Carry on the passage describing the role of a doula, beginning right after its last sentence.

Text under study>
╭──

A doula is a woman experienced in childbirth who provides continuous physical, emotional and informational support to the mother and her partner before, during and just after childbirth. This includes preparation for birth, helping the laboring woman with encouragement, comfort measures, relaxation techniques, and an objective viewpoint, helping the mother and her partner interact successfully with medical providers, and support after childbirth such as helping to initiate breastfeeding. Doulas believe that pregnancy, birth and breastfeeding are normal, natural and healthy processes. Doulas understand the physiology of birth and the emotional needs of a laboring woman and her partner. Doulas do not provide medical advice or perform medical procedures of any kind. A doula will not make medical decisions for the mother or partner, but will provide them with the necessary and accurate information to make an informed decision. For answers to some common misconceptions regarding doulas read Doula Myths vs Realities.

╰──

Data supplied>
╭──

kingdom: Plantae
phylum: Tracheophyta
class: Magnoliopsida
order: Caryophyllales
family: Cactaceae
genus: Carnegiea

╰──

Output of the exercise>
Benefits of Having a Doula

  • 50% Reduction in Cesarean Rate
  • 25% Reduction in length of labor
  • 40% Reduction in the need for labor stimulating drugs
  • 60% Reduction in request for epidural pain relief
*Klaus, M.; Klaus, P.; Kennell, J. Mothering the Mother 1993

Who Needs a Doula?

Every pregnant woman will benefit from having a doula present during her labor and delivery. A doula "mother's the mother" in a way no other care provider can. The doula enhances the supporting efforts of the mother's partner, which makes the birth experience more meaningful for everyone involved. There are some situations when the presence of a doula becomes even more necessary. These include:
  • Couples attempting a VBAC (vaginal birth after cesarean)
  • Women classified as high risk
  • Couples expecting twins or higher order multiples
  • Couples strongly committed to avoiding pain medication or routine interventions
  • Couples planning a home birth
  • Women laboring without the support of a partner
  • Couples who desire midwifery care but are unable to find a midwife
  • Couples attempting to overcome a 'bad' birth experience
To learn more about doulas and access other links about pregnancy, birth, nutrition and newborns, visit dona.org or doulanetwork.com.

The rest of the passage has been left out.